*** Records Section Begins ***

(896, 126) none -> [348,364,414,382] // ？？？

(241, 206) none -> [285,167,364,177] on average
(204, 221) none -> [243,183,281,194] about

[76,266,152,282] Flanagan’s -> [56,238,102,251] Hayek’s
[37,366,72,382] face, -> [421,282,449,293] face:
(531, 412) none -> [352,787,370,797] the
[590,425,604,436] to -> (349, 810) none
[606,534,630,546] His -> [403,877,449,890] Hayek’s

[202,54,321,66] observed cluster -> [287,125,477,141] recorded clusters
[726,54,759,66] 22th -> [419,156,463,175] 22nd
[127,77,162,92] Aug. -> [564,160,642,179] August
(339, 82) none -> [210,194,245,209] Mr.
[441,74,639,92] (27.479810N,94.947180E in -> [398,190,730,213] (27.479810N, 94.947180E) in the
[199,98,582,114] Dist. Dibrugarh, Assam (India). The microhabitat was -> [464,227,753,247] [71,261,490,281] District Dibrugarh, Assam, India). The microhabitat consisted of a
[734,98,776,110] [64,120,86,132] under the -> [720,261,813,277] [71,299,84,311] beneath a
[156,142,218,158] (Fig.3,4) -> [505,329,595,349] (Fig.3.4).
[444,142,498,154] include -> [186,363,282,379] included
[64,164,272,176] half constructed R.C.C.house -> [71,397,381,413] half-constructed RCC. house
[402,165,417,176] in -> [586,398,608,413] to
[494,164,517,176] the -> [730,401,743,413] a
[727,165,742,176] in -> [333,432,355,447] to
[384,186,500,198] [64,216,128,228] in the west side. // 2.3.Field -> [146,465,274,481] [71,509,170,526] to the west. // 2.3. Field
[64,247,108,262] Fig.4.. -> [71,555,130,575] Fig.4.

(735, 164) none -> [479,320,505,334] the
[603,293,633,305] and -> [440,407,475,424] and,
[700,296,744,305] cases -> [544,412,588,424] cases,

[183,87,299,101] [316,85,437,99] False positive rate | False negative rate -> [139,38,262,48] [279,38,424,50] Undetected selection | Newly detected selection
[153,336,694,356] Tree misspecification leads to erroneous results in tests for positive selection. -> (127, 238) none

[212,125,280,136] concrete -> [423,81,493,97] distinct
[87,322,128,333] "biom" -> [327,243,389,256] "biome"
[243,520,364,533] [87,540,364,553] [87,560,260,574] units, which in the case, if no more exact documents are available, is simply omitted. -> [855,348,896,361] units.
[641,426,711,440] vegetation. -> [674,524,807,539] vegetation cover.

*** Records Section Ends ***

The whole of the data must be given back word for word.

[Your solution]
(896, 126) none -> [348,364,414,382] // ？？？

(241, 206) none -> [285,167,364,177] on average
(204, 221) none -> [243,183,281,194] about

[76,266,152,282] Flanagan’s -> [56,238,102,251] Hayek’s
[37,366,72,382] face, -> [421,282,449,293] face:
(531, 412) none -> [352,787,370,797] the
[590,425,604,436] to -> (349, 810) none
[606,534,630,546] His -> [403,877,449,890] Hayek’s

[202,54,321,66] observed cluster -> [287,125,477,141] recorded clusters
[726,54,759,66] 22th -> [419,156,463,175] 22nd
[127,77,162,92] Aug. -> [564,160,642,179] August
(339, 82) none -> [210,194,245,209] Mr.
[441,74,639,92] (27.479810N,94.947180E in -> [398,190,730,213] (27.479810N, 94.947180E) in the
[199,98,582,114] Dist. Dibrugarh, Assam (India). The microhabitat was -> [464,227,753,247] [71,261,490,281] District Dibrugarh, Assam, India). The microhabitat consisted of a
[734,98,776,110] [64,120,86,132] under the -> [720,261,813,277] [71,299,84,311] beneath a
[156,142,218,158] (Fig.3,4) -> [505,329,595,349] (Fig.3.4).
[444,142,498,154] include -> [186,363,282,379] included
[64,164,272,176] half constructed R.C.C.house -> [71,397,381,413] half-constructed RCC. house
[402,165,417,176] in -> [586,398,608,413] to
[494,164,517,176] the -> [730,401,743,413] a
[727,165,742,176] in -> [333,432,355,447] to
[384,186,500,198] [64,216,128,228] in the west side. // 2.3.Field -> [146,465,274,481] [71,509,170,526] to the west. // 2.3. Field
[64,247,108,262] Fig.4.. -> [71,555,130,575] Fig.4.

(735, 164) none -> [479,320,505,334] the
[603,293,633,305] and -> [440,407,475,424] and,
[700,296,744,305] cases -> [544,412,588,424] cases,

[183,87,299,101] [316,85,437,99] False positive rate | False negative rate -> [139,38,262,48] [279,38,424,50] Undetected selection | Newly detected selection
[153,336,694,356] Tree misspecification leads to erroneous results in tests for positive selection. -> (127, 238) none

[212,125,280,136] concrete -> [423,81,493,97] distinct
[87,322,128,333] "biom" -> [327,243,389,256] "biome"
[243,520,364,533] [87,540,364,553] [87,560,260,574] units, which in the case, if no more exact documents are available, is simply omitted. -> [855,348,896,361] units.
[641,426,711,440] vegetation. -> [674,524,807,539] vegetation cover.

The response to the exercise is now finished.